Wednesday, October 02, 2013

Gyroscopic instruments

The turn coordinator, attitude indicator (artificial horizon) and heading indicator are based on gyroscopes.  Gyroscopes have spinning wheels that maintain their position as their anchoring hardware moves around them.  These wheels require some sort of power to spin; the turn coordinator is typically electric, while the other two are vacuum powered.  I don't think I ever wondered "why vacuum?" before, but you can probably guess that I did today!

There's either a vacuum force created by design of the system, or a vacuum pump within the system, for these instruments.  It sucks air from the intake, through a filter, through tubes and instruments, through a pressure release valve, and then exhausts it.  The book doesn't have a diagram, but I'm imagining fins on the gyro wheel to catch the air, like on a water wheel for catching water.  As long as the air is flowing, the wheels will be spinning.

Because of precession, or the introduction of error in gyro-based readings due to friction, gyro instruments must be periodically cross-checked and/or recalibrated.  Most notorious is the heading indicator, also called the directional gyro or DG, which should be compared to the whiskey compass (magnetic) every 15 minutes or so.  The whiskey compass, however, gives temporarily inaccurate readings while turning, accelerating or decelerating and is affected by turbulence as well.

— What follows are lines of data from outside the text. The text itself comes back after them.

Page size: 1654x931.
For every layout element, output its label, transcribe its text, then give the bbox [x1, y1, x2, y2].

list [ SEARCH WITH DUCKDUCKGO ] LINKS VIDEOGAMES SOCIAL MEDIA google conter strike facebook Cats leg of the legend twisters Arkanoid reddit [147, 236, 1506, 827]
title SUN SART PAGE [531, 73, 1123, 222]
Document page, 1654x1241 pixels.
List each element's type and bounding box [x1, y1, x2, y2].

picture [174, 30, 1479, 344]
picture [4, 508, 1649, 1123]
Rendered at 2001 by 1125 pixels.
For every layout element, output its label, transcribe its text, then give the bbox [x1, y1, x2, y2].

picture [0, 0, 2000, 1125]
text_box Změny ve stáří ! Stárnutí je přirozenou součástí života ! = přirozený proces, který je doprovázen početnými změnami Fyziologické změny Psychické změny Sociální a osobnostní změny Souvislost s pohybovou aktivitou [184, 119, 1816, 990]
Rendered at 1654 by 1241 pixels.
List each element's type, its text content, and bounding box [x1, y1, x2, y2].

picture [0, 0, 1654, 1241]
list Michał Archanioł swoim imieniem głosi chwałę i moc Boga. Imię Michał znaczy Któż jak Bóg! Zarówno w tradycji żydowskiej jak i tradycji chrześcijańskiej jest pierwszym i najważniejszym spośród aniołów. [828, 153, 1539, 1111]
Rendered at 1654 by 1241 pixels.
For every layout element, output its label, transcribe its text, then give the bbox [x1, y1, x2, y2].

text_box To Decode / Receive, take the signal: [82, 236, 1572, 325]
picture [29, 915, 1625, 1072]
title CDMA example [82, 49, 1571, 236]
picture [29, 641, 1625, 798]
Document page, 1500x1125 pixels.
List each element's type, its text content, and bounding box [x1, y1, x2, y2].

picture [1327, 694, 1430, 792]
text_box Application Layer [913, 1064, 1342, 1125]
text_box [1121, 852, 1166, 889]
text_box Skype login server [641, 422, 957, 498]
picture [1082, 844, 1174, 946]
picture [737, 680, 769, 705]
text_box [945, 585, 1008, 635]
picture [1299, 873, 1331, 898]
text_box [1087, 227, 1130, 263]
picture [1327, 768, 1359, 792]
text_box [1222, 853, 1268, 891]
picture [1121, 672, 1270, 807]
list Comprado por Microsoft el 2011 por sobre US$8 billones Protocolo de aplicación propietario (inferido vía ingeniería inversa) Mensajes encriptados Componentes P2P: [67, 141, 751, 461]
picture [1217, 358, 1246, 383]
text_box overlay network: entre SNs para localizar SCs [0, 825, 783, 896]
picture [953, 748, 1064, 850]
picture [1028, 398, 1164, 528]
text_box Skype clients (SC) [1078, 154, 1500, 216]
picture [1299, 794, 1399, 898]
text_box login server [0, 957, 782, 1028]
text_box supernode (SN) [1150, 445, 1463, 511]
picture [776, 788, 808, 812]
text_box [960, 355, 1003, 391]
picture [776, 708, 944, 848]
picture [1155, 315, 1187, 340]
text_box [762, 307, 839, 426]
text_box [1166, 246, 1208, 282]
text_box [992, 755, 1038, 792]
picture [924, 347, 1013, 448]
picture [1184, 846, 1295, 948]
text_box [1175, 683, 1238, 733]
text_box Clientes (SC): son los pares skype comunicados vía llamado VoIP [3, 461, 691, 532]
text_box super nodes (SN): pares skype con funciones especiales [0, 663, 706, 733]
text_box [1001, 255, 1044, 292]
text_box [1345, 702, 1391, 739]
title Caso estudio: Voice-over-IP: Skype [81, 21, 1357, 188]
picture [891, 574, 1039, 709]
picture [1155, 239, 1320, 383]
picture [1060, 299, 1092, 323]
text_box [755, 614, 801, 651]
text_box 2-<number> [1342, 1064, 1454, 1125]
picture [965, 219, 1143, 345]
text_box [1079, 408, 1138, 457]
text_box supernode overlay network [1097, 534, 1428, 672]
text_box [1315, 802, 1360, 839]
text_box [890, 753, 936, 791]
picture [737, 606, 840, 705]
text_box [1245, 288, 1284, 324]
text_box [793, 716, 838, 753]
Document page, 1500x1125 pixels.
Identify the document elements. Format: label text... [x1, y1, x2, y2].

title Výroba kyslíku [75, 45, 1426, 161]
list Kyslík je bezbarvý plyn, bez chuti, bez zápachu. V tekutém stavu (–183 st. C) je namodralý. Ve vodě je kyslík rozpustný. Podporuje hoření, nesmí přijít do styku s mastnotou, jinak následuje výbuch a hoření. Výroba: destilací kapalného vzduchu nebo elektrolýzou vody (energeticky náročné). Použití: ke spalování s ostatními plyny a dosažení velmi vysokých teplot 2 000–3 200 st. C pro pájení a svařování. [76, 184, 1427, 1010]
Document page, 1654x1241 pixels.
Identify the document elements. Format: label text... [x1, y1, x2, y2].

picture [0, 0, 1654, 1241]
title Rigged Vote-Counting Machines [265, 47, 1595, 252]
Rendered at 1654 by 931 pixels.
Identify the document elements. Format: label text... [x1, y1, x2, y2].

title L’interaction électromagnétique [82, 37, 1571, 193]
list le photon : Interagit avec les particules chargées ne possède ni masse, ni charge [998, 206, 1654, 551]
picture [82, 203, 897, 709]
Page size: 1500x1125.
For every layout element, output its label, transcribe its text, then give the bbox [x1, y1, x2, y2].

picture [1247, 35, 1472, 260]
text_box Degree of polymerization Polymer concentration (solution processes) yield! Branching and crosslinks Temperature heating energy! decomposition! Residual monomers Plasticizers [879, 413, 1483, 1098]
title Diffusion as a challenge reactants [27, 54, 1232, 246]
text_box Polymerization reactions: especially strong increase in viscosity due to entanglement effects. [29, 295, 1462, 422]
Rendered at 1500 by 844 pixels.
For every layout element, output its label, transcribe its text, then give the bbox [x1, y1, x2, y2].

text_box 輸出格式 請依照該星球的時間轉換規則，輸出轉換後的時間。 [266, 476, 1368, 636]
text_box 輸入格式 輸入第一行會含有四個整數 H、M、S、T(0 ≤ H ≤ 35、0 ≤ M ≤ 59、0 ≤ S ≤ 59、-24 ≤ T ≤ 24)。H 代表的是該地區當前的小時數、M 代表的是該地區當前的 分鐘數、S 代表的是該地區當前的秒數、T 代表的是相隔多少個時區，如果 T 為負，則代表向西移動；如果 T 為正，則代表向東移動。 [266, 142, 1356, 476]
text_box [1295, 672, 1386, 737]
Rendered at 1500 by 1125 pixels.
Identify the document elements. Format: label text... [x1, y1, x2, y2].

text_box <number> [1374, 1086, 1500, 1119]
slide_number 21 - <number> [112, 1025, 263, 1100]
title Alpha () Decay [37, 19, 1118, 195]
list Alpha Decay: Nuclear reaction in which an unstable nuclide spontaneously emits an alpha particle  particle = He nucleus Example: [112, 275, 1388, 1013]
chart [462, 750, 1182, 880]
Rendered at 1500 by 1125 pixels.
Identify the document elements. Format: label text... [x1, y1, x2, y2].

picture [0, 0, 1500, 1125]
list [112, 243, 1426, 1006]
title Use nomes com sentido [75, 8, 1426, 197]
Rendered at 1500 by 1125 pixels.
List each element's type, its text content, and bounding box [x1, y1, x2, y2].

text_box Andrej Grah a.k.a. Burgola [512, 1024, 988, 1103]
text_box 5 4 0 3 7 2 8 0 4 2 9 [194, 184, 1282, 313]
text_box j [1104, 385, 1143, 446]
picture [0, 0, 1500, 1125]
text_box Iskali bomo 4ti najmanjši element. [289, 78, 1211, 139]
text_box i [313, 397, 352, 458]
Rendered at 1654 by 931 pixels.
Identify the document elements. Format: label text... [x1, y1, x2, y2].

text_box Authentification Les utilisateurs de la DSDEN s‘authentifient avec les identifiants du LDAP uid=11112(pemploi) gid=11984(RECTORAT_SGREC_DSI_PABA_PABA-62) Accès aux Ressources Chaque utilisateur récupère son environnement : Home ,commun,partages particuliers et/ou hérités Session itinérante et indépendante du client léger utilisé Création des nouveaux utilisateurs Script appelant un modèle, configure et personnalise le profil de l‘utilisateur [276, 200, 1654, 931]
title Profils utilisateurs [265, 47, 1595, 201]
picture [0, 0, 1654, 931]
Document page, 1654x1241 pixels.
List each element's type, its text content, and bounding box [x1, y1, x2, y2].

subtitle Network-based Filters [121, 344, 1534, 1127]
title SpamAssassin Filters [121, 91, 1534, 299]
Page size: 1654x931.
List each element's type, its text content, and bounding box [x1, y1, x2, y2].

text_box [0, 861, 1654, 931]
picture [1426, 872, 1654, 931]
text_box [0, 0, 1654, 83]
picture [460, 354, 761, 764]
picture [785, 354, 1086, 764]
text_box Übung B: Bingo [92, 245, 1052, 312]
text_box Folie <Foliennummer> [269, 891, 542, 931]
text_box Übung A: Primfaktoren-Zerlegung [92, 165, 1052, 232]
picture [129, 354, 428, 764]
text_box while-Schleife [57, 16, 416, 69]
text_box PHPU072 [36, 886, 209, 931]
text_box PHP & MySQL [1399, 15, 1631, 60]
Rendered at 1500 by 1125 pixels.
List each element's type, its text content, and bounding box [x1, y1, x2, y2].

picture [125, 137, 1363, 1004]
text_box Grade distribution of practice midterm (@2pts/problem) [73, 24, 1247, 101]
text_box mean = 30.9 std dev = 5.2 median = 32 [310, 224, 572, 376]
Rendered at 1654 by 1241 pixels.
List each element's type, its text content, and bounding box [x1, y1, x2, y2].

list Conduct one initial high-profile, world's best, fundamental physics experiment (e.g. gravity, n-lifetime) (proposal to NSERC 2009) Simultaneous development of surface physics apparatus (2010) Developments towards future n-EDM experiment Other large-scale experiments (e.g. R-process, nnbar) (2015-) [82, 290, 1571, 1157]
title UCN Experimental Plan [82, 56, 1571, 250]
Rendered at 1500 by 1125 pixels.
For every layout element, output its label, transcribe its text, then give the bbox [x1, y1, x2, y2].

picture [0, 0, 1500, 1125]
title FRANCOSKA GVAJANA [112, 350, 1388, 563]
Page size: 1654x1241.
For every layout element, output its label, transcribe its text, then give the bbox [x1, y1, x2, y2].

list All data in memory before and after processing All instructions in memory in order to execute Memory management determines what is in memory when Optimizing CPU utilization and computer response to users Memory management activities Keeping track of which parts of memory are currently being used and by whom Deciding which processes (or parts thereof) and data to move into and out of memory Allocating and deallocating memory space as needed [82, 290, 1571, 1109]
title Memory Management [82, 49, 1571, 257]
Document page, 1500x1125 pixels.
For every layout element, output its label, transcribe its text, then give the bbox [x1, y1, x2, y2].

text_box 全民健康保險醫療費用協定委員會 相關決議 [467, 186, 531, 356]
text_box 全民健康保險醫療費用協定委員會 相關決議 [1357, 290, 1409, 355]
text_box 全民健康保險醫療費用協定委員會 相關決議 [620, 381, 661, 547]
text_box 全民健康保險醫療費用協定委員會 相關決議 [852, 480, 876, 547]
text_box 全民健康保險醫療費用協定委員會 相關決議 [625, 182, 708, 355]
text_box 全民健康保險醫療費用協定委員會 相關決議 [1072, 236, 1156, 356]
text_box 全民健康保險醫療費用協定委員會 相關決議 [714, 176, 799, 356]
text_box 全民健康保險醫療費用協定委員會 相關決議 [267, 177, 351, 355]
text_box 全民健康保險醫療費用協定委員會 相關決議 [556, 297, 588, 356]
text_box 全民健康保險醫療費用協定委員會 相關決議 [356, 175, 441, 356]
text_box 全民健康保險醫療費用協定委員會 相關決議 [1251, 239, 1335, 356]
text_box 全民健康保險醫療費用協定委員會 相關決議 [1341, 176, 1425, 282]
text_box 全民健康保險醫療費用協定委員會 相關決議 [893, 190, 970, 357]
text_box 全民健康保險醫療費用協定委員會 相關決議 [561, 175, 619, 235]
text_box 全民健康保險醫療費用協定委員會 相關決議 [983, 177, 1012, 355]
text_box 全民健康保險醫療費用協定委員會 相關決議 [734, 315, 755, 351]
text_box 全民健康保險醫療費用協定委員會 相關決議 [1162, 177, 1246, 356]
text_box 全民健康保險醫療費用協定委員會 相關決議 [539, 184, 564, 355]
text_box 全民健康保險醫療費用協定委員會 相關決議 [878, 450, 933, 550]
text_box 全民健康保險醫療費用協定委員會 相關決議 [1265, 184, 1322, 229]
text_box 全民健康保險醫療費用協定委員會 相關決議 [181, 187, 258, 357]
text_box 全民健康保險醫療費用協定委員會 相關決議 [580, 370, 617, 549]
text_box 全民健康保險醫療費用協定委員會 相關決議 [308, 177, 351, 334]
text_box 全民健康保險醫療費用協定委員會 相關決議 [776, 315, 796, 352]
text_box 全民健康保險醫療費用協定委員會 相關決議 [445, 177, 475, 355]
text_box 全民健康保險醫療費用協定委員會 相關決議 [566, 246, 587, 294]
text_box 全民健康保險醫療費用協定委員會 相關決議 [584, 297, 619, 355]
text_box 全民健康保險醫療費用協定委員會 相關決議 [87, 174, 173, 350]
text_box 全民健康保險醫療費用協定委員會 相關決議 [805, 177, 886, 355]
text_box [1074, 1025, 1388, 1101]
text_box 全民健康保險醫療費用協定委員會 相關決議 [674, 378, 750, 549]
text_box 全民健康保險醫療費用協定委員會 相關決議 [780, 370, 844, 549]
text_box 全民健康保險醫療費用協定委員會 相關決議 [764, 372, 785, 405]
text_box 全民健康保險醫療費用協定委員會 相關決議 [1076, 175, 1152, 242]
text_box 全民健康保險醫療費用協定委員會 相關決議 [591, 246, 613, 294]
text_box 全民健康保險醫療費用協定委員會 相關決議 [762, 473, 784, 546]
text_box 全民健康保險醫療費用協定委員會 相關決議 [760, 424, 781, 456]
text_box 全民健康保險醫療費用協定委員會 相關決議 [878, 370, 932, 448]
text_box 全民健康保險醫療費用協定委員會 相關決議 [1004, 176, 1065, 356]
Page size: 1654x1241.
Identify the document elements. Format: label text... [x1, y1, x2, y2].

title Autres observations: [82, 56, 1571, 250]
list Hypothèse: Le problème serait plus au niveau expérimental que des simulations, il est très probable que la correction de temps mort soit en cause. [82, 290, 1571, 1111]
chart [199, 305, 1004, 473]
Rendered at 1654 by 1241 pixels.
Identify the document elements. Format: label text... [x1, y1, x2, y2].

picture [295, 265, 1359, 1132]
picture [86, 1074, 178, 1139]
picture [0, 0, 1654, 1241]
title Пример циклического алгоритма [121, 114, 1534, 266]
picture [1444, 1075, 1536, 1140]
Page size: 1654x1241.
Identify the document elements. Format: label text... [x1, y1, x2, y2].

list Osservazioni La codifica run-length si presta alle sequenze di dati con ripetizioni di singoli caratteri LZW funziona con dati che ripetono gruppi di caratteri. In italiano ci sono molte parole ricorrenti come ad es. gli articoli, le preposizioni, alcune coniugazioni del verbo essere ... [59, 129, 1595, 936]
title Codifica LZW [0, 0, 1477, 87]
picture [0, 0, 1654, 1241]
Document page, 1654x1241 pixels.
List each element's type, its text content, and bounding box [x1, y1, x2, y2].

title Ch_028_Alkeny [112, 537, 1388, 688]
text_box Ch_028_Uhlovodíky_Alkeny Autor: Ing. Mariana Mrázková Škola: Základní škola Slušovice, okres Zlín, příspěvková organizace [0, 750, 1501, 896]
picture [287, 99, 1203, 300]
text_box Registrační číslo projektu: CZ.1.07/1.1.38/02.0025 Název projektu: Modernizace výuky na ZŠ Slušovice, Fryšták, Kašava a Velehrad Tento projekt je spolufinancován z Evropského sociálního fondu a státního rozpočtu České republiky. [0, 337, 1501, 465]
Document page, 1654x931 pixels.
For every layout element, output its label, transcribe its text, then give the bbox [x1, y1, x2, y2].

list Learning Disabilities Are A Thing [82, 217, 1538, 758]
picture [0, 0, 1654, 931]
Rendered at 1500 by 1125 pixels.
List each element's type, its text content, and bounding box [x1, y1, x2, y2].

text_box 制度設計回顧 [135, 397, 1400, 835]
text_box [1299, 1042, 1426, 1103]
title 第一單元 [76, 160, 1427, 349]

Another direction-relevant complication is variance, or the difference between true north and magnetic north.  Instruments are set relative to a magnetic reading, yet charts and publications use a true north reference.  Since the magnetic field of the Earth changes from place to place, it's important to know the variance at your location.  To give you an idea, the variance along the east coast ranges from roughly 0 degrees west to around 20!